At this time of year, when the sun is low in the sky, our stork stands tall and proud amidst the bare trees, illuminated by a lovely warm golden light. At this time of year, when my thoughts are focused on the delivery of the Christ child, if I let my imagination out of the box, I begin to wonder if perhaps this stork is resting, having successfully accomplished another mission. Did the stork know the importance of this delivery?

The origins of the association between storks and babies are hard to trace. Is part of folklore on several continents.

"The birds are big and white — linked to purity… their good parenting behaviour is highly evident," writes Rachel Warren Chadd, Birds: Myth, Lore, and Legend.
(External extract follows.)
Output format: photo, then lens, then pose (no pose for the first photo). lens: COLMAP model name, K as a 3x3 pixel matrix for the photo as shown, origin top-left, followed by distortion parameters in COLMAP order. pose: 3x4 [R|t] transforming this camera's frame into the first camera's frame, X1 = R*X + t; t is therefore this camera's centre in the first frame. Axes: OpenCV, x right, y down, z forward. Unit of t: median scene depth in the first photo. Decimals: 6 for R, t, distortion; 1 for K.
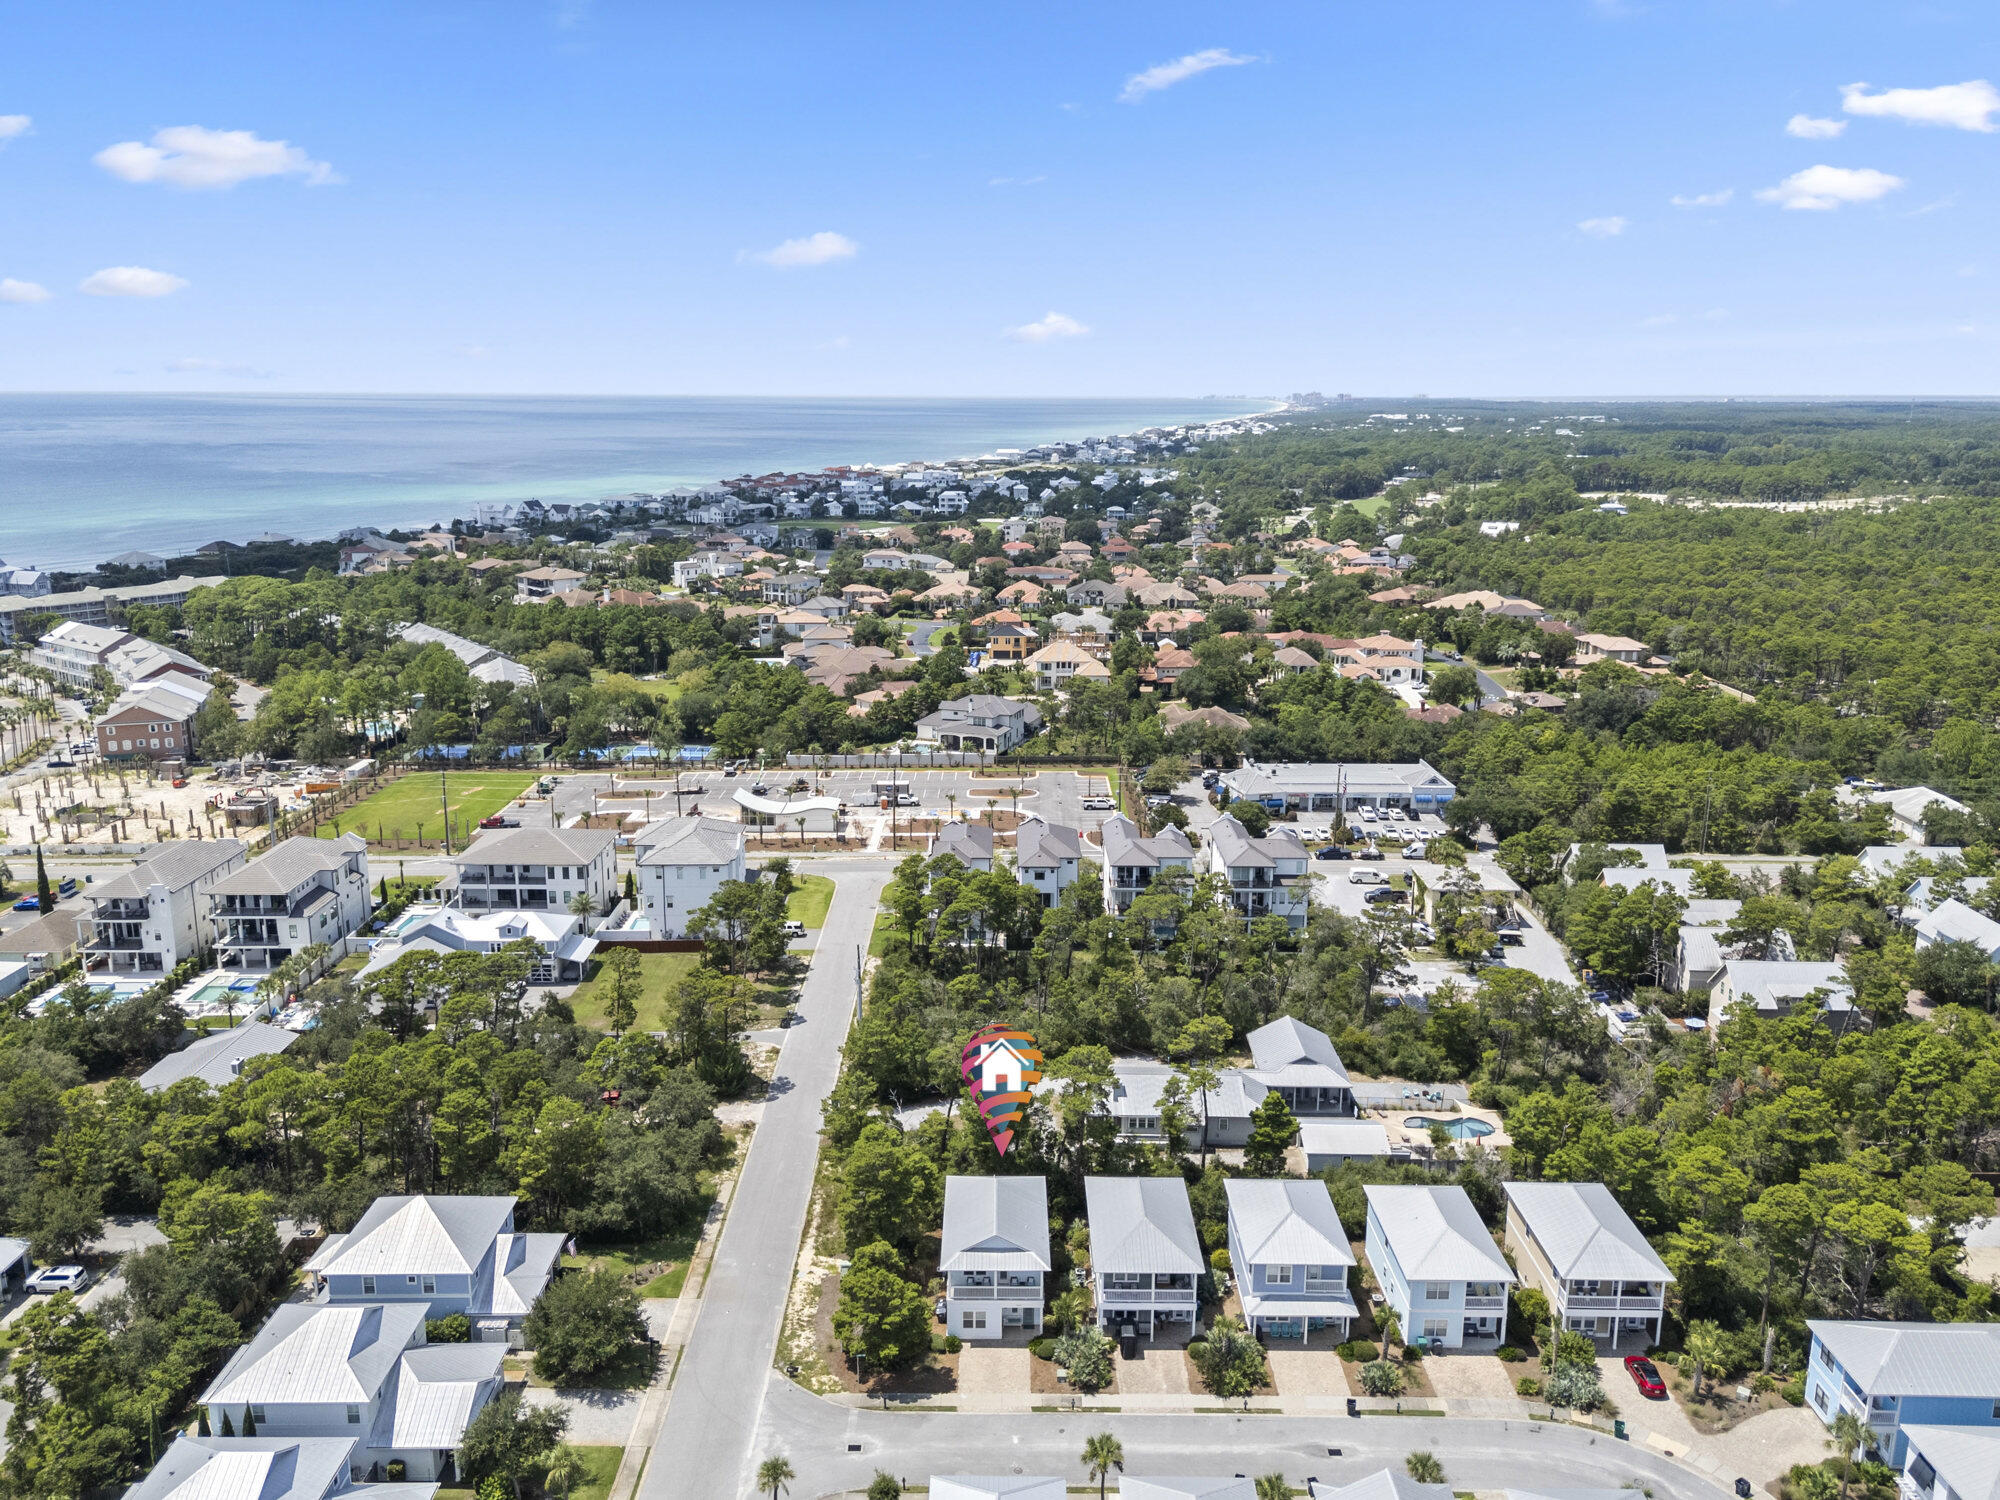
lens RADIAL K [[1556.8, 0, 998.5], [0, 1556.8, 753.6], [0, 0, 1]] dist [0.016809, 0.001344]
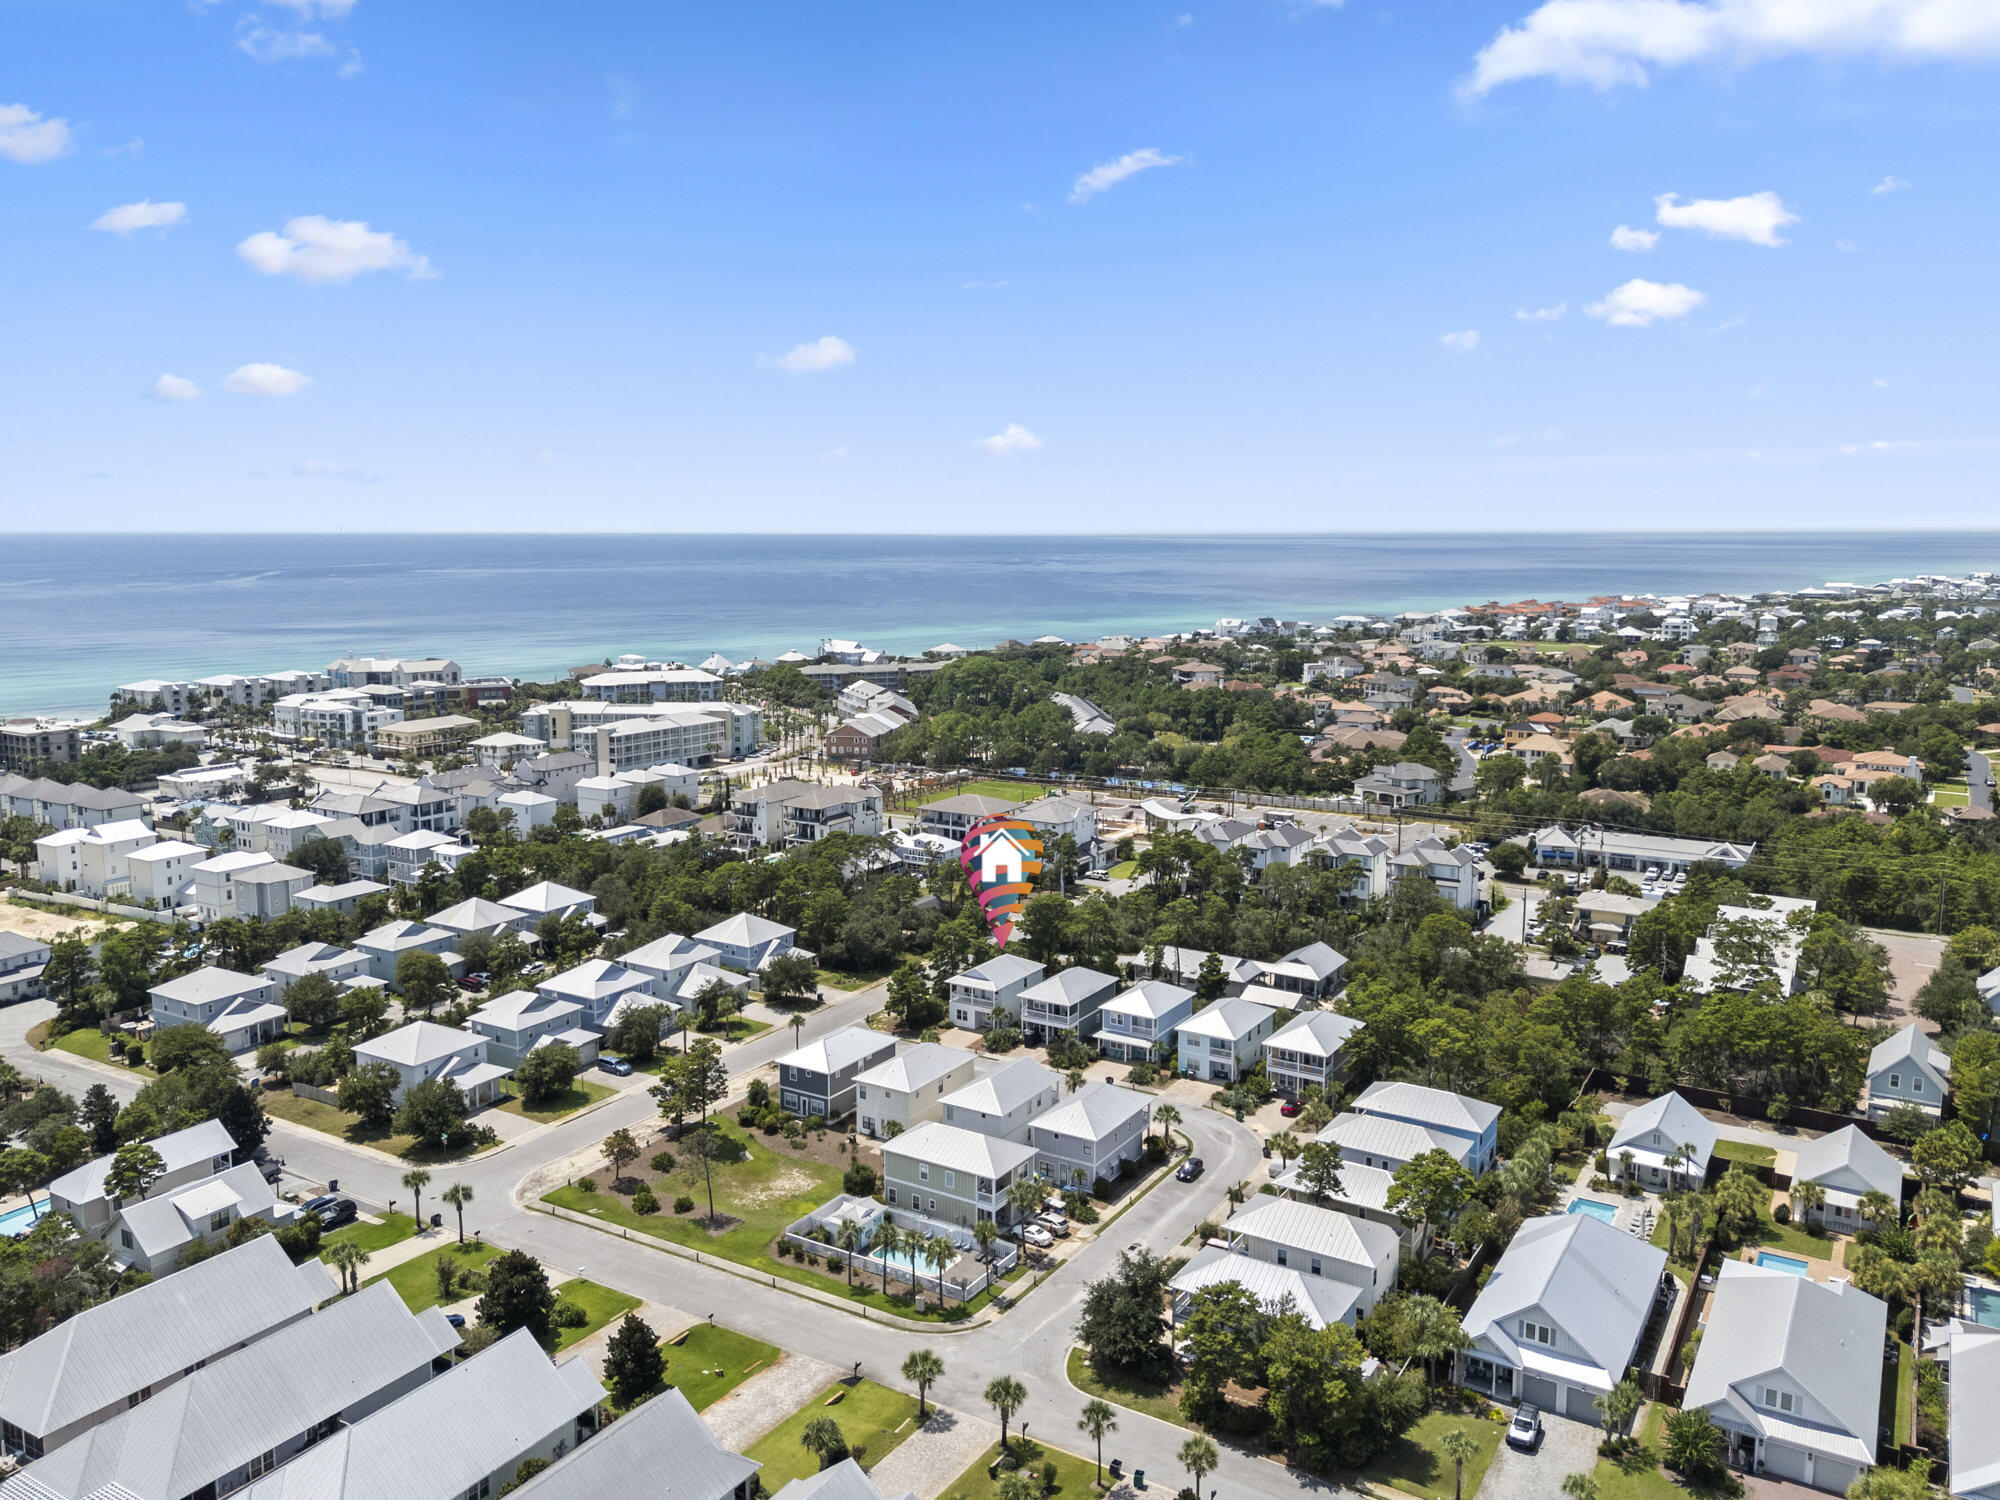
lens RADIAL K [[1556.8, 0, 1001.1], [0, 1556.8, 748.2], [0, 0, 1]] dist [0.016809, 0.001344]
pose [[0.846818, 0.068547, -0.527447, 0.391724], [-0.114990, 0.991803, -0.055723, 0.060766], [0.519303, 0.107838, 0.847759, -0.226591]]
Many popular accounts trace the myth back to ancient Greece and the story of a vengeful goddess named Hera. According to this story, Hera grew jealous of a beautiful queen named Gerana and transformed her into a stork. The heartbroken Gerana then sought to retrieve her child from Hera's clutches, and the Greeks depicted the transformed bird with a baby dangling from its beak. However, the original myth describes the baby-snatching bird as a crane, not a stork. Similarly, in Egyptian mythology, that legendary creature was a heron. Other researchers have suggested that there has been conflation of the stork with the pelican as European medieval literature associates the stately white pelican with Catholicism, rebirth, and the rearing of young.


During the Pagan era, couples would wed during the annual summer solstice, when storks would commence their annual migration, from Europe to Africa. The birds would then return exactly nine months later. Thus, storks became the heralds of new life, spawning the fanciful idea that they had delivered the human babies.


As the story evolved over time, its complexity grew. In the 19th century, the myth gained new traction when it was popularized by Hans Christian Andersen who wrote a tale where, these birds plucked dreaming babies from ponds and lakes, and delivered them to deserving families. The story had a dark underside, however: Families with ill-behaved children would receive a dead baby as punishment from the stork.


In Victorian England, the story became a way of obscuring the realities of sex and birth. For Victorians embarrassed about explaining the facts of life, the stork bringing a baby was a useful image.


There are no mention of storks at the birth of Jesus as described in the bible, and the associated nativity stories and traditions, so perhaps this concrete bird had nothing to do with the incarnation after all. However, our tendency to humanize animals has made the baby-delivering stork one of our most enduring myths, perhaps loosely based on the birds' behaviour but also rooted in human hopes and fears.


The birth of Jesus Christ has brought all the hopes and fears of humanity together in God’s plan for our salvation. This Christmastide we can ask and allow God to overcome our fears with hope. Not the hope of, “I hope so,” but the certain hope of “I know so.”